Damascus, Syria — One of the capital's most popular souks, Hamadiyah, is sheltered by a bullet-ridden half-arc roof. The bullet holes are French-mandate leftovers. The holes allow rain to seep in spoiling trade, but they haven't brought the roof down.
Likewise, the revolt by the population of the northen city of Hama has wounded the credibility of Syrian President Hafez Assad's regime, but it has not inflicted mortal damage. And Mr. Assad and his 12-year-old minority Alawite government are here to stay for the time being.
The explosion of violence in Hama, say Western diplomats here, came after two months of mounting tension. Government forces had been conducting house-to-house searches for weapons and members of the outlawed fundamentalist group, the Muslim Brotherhood, according to Information Minister Ahmed Iskander Ahmed.
Diplomats report that one such search patrol was attacked, sparking a repressive military crackdown. In turn, that sent the people into the streets Feb. 2 armed with stolen weapons, knives, and sticks to battle their own army.
Two weeks later that battle is still raging. But the specifics of who has done what to whom are impossible to pin down. Western journalists have been banned from even driving on the highways leading toward Hama.
The Syrian press has carried only brief renditions of Information Minister Iskander's official explanation of the trouble. The streets are rife with rumor as Syrians, starved for information, pass on third- and fourth-hand accounts which sound enormously exaggerated.
Whatever the facts, Western diplomats agree that this is the most serious internal problem Mr. Assad has encountered. ''It is big and bad,'' one diplomat said simply.
However, one point in Assad's favor is that the fighting has not spread. Secondly, Hama has a 200-year old tradition of rebellion.
The rich, mostly Sunni Muslims of Hama have been angry at the ruling Alawite Muslims since 1966. That was when the Alawites moved their poor peasants onto the al-Ghab plain, disposessing the Hamawis. In this sense, Hama is special and not necessarily a barometer of the rest of the country.
Why then has the government apparently reacted so violently to an insurgency in a city of 170,000 noted for rebellion, but not for successful rebellion?
It is because this time the pot has been stirred by the Muslim Brotherhood which has sworn to overthrow Assad. It aims at a Khomeini-like turnaround of life in Syria.
A few months ago, Minister of Information Iskander said the brotherhood's back had been broken - four to five years after it had begun attacking the government. However, a string of bombings in the capital and skirmishes in provincial cities such as Hama suggested otherwise. The last two weeks in Hama have tended to disprove this thesis definitively.
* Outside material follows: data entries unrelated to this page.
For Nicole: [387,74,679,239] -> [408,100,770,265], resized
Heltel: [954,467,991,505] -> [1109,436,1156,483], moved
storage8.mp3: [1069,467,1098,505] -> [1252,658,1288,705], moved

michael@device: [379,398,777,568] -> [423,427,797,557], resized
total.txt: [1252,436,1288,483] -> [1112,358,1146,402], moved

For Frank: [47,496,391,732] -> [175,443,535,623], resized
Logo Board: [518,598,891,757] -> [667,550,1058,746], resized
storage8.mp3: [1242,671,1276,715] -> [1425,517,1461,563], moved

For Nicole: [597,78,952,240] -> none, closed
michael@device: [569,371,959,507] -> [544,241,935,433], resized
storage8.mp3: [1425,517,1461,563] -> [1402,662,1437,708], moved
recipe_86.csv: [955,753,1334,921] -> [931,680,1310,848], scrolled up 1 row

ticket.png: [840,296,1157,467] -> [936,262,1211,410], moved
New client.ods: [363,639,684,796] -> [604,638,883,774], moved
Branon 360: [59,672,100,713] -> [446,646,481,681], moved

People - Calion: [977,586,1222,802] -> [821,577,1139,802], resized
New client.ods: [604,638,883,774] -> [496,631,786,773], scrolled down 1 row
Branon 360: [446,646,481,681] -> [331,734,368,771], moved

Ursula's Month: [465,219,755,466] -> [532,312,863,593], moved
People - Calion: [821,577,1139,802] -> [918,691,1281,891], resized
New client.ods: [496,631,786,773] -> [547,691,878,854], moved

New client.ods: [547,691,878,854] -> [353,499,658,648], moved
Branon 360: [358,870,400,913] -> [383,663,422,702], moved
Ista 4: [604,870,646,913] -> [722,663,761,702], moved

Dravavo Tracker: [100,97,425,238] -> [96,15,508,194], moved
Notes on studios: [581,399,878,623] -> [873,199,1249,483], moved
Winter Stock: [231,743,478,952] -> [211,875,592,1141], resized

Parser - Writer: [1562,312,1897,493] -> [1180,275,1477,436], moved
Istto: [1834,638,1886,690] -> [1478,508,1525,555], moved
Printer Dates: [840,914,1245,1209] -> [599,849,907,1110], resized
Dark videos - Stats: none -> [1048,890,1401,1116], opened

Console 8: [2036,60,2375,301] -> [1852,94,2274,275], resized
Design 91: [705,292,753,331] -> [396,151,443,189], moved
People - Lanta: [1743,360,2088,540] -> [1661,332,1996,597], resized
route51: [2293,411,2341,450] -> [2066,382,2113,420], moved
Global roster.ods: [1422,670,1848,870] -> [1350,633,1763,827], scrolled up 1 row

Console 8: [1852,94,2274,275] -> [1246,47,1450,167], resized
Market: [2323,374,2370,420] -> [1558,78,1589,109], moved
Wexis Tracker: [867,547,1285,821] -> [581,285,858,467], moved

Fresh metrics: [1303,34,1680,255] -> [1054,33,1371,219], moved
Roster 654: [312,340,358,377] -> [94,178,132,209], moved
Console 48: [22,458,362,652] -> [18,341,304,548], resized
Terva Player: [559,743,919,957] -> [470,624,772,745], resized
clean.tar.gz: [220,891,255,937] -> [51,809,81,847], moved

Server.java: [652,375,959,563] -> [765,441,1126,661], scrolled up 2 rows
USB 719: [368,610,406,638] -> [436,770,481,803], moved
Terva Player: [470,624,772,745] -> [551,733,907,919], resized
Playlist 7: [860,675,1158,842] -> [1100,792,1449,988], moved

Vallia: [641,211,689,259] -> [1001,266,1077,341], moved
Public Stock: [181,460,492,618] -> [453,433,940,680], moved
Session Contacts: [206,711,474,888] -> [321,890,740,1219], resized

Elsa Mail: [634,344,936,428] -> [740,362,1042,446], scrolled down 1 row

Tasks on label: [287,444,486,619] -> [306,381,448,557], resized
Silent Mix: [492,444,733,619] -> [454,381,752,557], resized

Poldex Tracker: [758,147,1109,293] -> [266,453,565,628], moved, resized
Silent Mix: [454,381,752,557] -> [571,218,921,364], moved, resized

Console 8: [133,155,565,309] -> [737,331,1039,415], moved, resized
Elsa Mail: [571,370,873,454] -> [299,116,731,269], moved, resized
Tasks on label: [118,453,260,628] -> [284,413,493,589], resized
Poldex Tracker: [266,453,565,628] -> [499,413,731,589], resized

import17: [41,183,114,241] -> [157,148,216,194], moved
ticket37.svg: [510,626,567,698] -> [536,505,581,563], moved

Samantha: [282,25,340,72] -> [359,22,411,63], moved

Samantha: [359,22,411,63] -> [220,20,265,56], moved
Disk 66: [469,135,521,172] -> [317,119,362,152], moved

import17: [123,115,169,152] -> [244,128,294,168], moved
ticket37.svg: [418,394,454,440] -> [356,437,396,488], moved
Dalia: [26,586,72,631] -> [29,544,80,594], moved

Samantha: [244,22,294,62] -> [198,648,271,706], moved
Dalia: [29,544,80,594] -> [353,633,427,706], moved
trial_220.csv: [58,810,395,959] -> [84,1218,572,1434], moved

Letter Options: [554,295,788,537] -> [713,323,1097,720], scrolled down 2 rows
Mr. Assad's regime is known for using brutal methods against the Muslim Brotherhood. Therefore reports that the Army has used 130 mm. artillery against the Hamawis - as well as helicopters to strafe, if not perhaps fire rockets, at them - cannot be dismissed easily.
The threat of the brotherhood has meant security forces, uniformed and plain-clothed, abound here with ever watchful eyes and ears. And although this has caused resentment among Syrian citizens, there are no signs of large-scale defections to the brotherhood.
Syrians and diplomats say that fears of what the Muslim group would do with power are still greater than fears of Assad's government.
Also, Assad himself still enjoys personal popularity as a father-like figure. His brother, Rifat Assad, who heads the internal security forces, is blamed for the excesses, diplomats here say.
If the civilian casualties in Hama are as high as rumors suggest (3,000 on the civilian side killed and wounded) these diplomats wonder whether that will make people think again about who is to blame.
As for the economy, it could be worse and development projects are materializing. Syria is currently short of foreign currency, but the Arabs, notably Saudi Arabia, often help balance the books.
Moreover, Assad is not criticized for his foreign policy. Diplomats here are convinced the Syrians see him as the man to lead the country in the Arab-Israeli conflict.
Nonetheless, the government is nervous. Guards in front of government buildings and homes of officials have been increased. Entire roads leading to these places have been sealed off and buttressed by retaining walls to deter car bombs.
And Hama has not helped the government's jitters - even though there has never been any doubt about which side would win.